What appeared to be a quick fix, a one off, a makeshift solution to pay off a financial bill becomes a spiral of debt. The people who take out the short term loans are not the ones to blame, rather the industry is. The immorality originates from the fact that payday lenders target vulnerable people such as students, and financially vulnerable adults. This is big business acting in its true colours, exploiting customers by using a business model based on retaining borrowers and assisting, satisfying and pouring money into the pockets of shareholders rather than helping the people who struggle to make ends meet. A problem we have as a nation is our inactivity in helping the less wealthy, who need short term loans during a time of financial restraint in order to flourish. Traditional banks are out of the window when it comes to a willingness to lend short term because there is a lack of profit to be had, and legal loan sharks like payday lenders simply rob the poor.
So what’s the answer?
Like I have said though, there is the good, the bad and the ugly to any form of credit. Don’t get me wrong, credit unions offer a more financially feasible transaction than payday lenders when it comes to taking out short term loans, but it comes with a price. A credit union is a cooperative, not cooperation. The owners and customers are one and act as a non-profit organisation, which means unlike legal loan sharks, any profit made is used to increase the rates of saving and lower interest rates, rather than the profit being pocketed by a shareholder. Yet all business models have their price tag.

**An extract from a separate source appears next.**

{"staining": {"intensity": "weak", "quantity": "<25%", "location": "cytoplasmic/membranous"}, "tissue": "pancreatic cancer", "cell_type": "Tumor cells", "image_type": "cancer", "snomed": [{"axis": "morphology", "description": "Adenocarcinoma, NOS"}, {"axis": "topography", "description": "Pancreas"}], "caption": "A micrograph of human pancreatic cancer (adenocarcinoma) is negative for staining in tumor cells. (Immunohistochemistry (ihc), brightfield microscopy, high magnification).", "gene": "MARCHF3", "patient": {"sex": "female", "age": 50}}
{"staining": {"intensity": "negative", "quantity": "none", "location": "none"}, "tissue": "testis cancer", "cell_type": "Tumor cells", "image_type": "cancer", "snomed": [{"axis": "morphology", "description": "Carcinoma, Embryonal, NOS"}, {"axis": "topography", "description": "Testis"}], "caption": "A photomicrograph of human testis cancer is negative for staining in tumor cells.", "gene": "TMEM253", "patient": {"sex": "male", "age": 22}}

The community philosophy of credit unions would mean staying put in the locality of your credit union; hence there is a geographical constraint to affordable credit. It would also mean leaving your current bank, your NatWest or your Lloyds TSB and setting up an account with your local credit union. Moreover, the major price tag is the wealth of these credit unions; they don’t have a lot of it. Their non-profit status means there is a lack of funding for marketing and the investment needed for technology to develop online banking, limiting their market competitiveness.
Together, these pricy restraints total a bigger one. To combat legal loan sharking we need an accessible affordable alternative, yet the community philosophy of credit unions limits the geographical scope needed, and hence credit unions as a single entity won’t reduce the growing levels of national debt.
However, this isn’t to say we should dismiss credit unions altogether. There is potential to reduce individual and/or family debt by operating through credit unions, putting an end to legal loan sharking. We can get around the geographical constraint by making credit available on the existing network of ATMs. Furthermore, credit unions have something which traditional banks and legal loan sharks like payday lenders don’t –financial education. There is a web of potential for credit unions to teach thousands of financially vulnerable people the truth about legal loan sharking, which step by step could reduce individual/family debt’s across the community.
As long as the economy continues to flat line, wages fall and the cost of living increases, the number of people struggling to make ends meet will increase, which means the proportion of the population susceptible to a quick fix from payday lenders continues to increase. Legal loan sharking breeds financial insecurity and the longer the economy stagnates, the greater the challenge will be to combat these ruinous institutions.